Drusen complement components C3a and C5a promote choroidal neovascularization.

Age-related macular degeneration (AMD) is the leading cause of irreversible blindness in industrialized nations, affecting 30-50 million people worldwide. The earliest clinical hallmark of AMD is the presence of drusen, extracellular deposits that accumulate beneath the retinal pigmented epithelium. Although drusen nearly always precede and increase the risk of choroidal neovascularization (CNV), the late vision-threatening stage of AMD, it is unknown whether drusen contribute to the development of CNV. Both in patients with AMD and in a recently described mouse model of AMD, early subretinal pigmented epithelium deposition of complement components C3 and C5 occurs, suggesting a contributing role for these inflammatory proteins in the development of AMD. Here we provide evidence that bioactive fragments of these complement components (C3a and C5a) are present in drusen of patients with AMD, and that C3a and C5a induce VEGF expression in vitro and in vivo. Further, we demonstrate that C3a and C5a are generated early in the course of laser-induced CNV, an accelerated model of neovascular AMD driven by VEGF and recruitment of leukocytes into the choroid. We also show that genetic ablation of receptors for C3a or C5a reduces VEGF expression, leukocyte recruitment, and CNV formation after laser injury, and that antibody-mediated neutralization of C3a or C5a or pharmacological blockade of their receptors also reduces CNV. Collectively, these findings establish a mechanistic basis for the clinical observation that drusen predispose to CNV, revealing a role for immunological phenomena in angiogenesis and providing therapeutic targets for AMD.

Drusen associated with aging and age-related macular degeneration contain proteins common to extracellular deposits associated with atherosclerosis, elastosis, amyloidosis, and dense deposit disease.

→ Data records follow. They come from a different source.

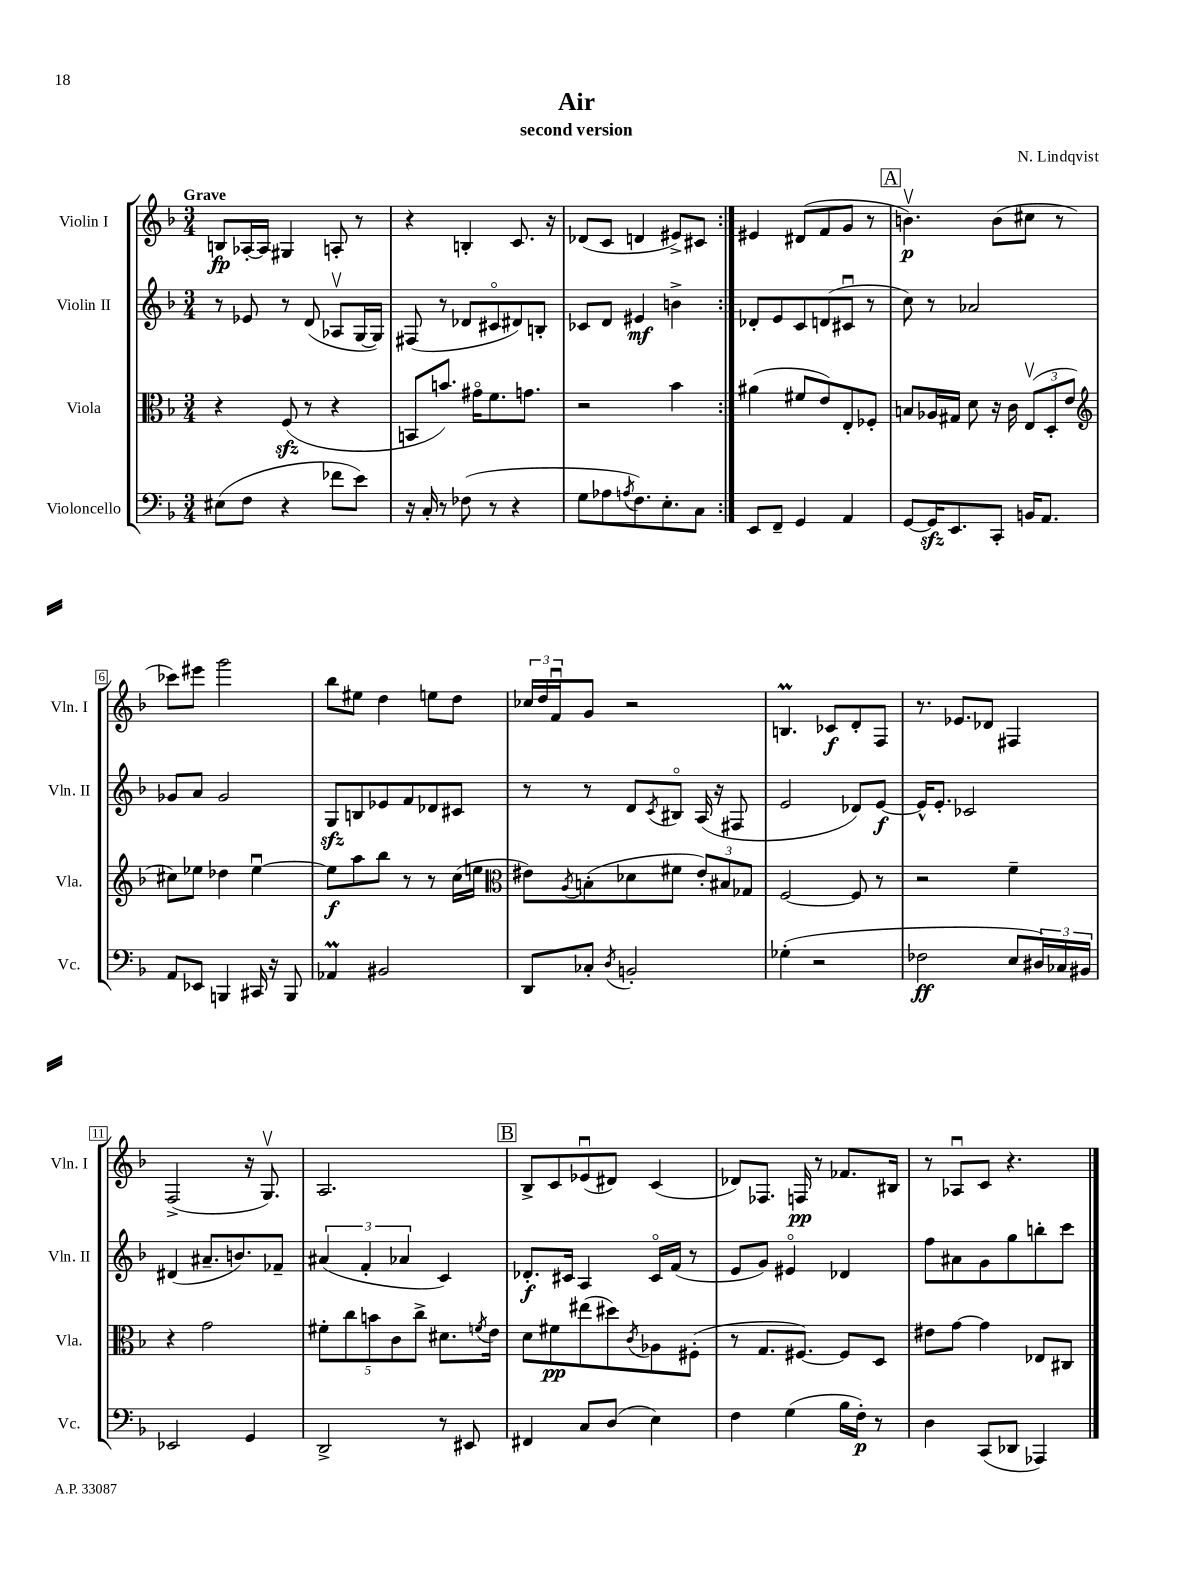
\header { title = "Air" composer = "N. Lindqvist" subtitle = "second version" }
<<
\new StaffGroup <<
\new Staff = "s0" \with { instrumentName = "Violin I" shortInstrumentName = "Vln. I" } {
    \clef treble \key f \major \numericTimeSignature \time 3/4 \tempo "Grave"
    \repeat volta 2 { b8\fp aes16~-. aes16 gis4 a8-. r8 |
    r4 b4-. c'8. r16 |
    des'8( c'8 d'4 eis'8->) cis'8 | }
    eis'4 dis'8( f'8 g'8 r8 |
    \mark \markup { \box "A" } b'4.\upbow\p) b'8( cis''8 r8 |
    ces'''8) eis'''8 g'''2 |
    bes''8 eis''8 d''4 e''8 d''8 |
    \tuplet 3/2 { ces''16 d''16 f'16\downbow } g'8 r2 |
    b4.\prall ces'8\f d'8-. f8 |
    r8. ees'8. des'8 fis4 |
    f2->( r16 g8.\upbow) |
    a2. |
    \mark \markup { \box "B" } bes8-> c'8 ees'8\downbow( dis'8) c'4( |
    des'8) fes8. f16\pp r8 fes'8. bis16 |
    r8 aes8\downbow c'8 r4. \bar "|." |
}
\new Staff = "s1" \with { instrumentName = "Violin II" shortInstrumentName = "Vln. II" } {
    \clef treble \key f \major \numericTimeSignature \time 3/4
    \repeat volta 2 { r8 ees'8 r8 d'8( aes8\upbow g16~ g16) |
    fis8( r8 des'8 cis'8\flageolet dis'8) b8-. |
    ces'8 d'8 eis'4\mf b'4-> | }
    des'8-. e'8 c'8 d'8( cis'8\downbow r8 |
    \mark \markup { \box "A" } c''8) r8 aes'2 |
    ges'8 a'8 ges'2 |
    g8\sfz b8 ees'8 f'8 des'8 cis'8 |
    r8 r8 d'8 \acciaccatura { c'8 } bis8\flageolet a16( r16 fis8 |
    e'2 des'8) e'8~\f |
    e'16-^ e'8.-. ces'2 |
    dis'4( ais'8.-- b'8.) fes'8-- |
    \tuplet 3/2 { ais'4( f'4-. aes'4 } c'4) |
    \mark \markup { \box "B" } des'8.-.\f cis'16 a4 cis'16\flageolet f'16( r8 |
    e'8 g'8) eis'4\flageolet des'4 |
    f''8 ais'8 g'8 g''8 b''8-. c'''8 \bar "|." |
}
\new Staff = "s2" \with { instrumentName = "Viola" shortInstrumentName = "Vla." } {
    \clef alto \key f \major \numericTimeSignature \time 3/4
    \repeat volta 2 { r4 f8\sfz( r8 r4 |
    b,8 b'8.) gis'16\flageolet f'8. g'8. |
    r2 bes'4 | }
    ais'4( fis'8 e'8) e8-. fes8-. |
    \mark \markup { \box "A" } b8 aes16 gis16 d'8 r16 c'16 \tuplet 3/2 { e8\upbow( d8-. e'8 } |
    \clef treble cis''8) ees''8 des''4 ees''4~\downbow |
    ees''8\f a''8 bes''8 r8 r8 c''16( e''16 |
    \clef alto eis'8) \acciaccatura { a8 } b8-.( des'8 fis'8 \tuplet 3/2 { eis'8-.) bis8 ges8 } |
    f2~ f8 r8 |
    r2 f'4-- |
    r4 g'2 |
    \tuplet 5/4 { fis'8-. c''8 b'8 c'8 c''8-> } dis'8. \acciaccatura { f'8 } e'16 |
    \mark \markup { \box "B" } d'8 fis'8\pp eis''8( dis''8) \acciaccatura { c'8 } aes8 fis8-.( |
    r8 g8. fis8.~) fis8 d8 |
    eis'8 g'8~ g'4 ees8 cis8 \bar "|." |
}
\new Staff = "s3" \with { instrumentName = "Violoncello" shortInstrumentName = "Vc." } {
    \clef bass \key f \major \numericTimeSignature \time 3/4
    \repeat volta 2 { eis8( f8 r4 fes'8 e'8) |
    r16 c16-. r8 fes8( r8 r4 |
    g8 aes8 \acciaccatura { a8 } f8.) e8.-. c8 | }
    e,8 f,8-- g,4 a,4 |
    \mark \markup { \box "A" } g,8~ g,16\sfz e,8. c,8-. b,16 a,8. |
    a,8 ees,8 b,,4 cis,16 r16 b,,8 |
    aes,4\prall bis,2 |
    d,8 ces8-. \acciaccatura { d8 } b,2-. |
    ges4-.( r2 |
    fes2\ff e8 \tuplet 3/2 { dis16) ces16 bis,16 } |
    ees,2 g,4 |
    d,2-> r8 eis,8 |
    \mark \markup { \box "B" } fis,4 c8 d8( e4) |
    f4 g4( bes16 f16-.\p) r8 |
    d4 c,8( des,8 aes,,4) \bar "|." |
}
>>
>>
\layout { \context { \Score \override BarNumber.stencil = #(make-stencil-boxer 0.1 0.3 ly:text-interface::print) } }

Age-related macular degeneration (AMD), a blinding disorder that compromises central vision, is characterized by the accumulation of extracellular deposits, termed drusen, between the retinal pigmented epithelium and the choroid. Recent studies in this laboratory revealed that vitronectin is a major component of drusen. Because vitronectin is also a constituent of abnormal deposits associated with a variety of diseases, drusen from human donor eyes were examined for compositional similarities with other extracellular disease deposits. Thirty-four antibodies to 29 different proteins or protein complexes were tested for immunoreactivity with hard and soft drusen phenotypes. These analyses provide a partial profile of the molecular composition of drusen. Serum amyloid P component, apolipoprotein E, immunoglobulin light chains, Factor X, and complement proteins (C5 and C5b-9 complex) were identified in all drusen phenotypes. Transcripts encoding some of these molecules were also found to be synthesized by the retina, retinal pigmented epithelium, and/or choroid. The compositional similarity between drusen and other disease deposits may be significant in view of the recently established correlation between AMD and atherosclerosis. This study suggests that similar pathways may be involved in the etiologies of AMD and other age-related diseases.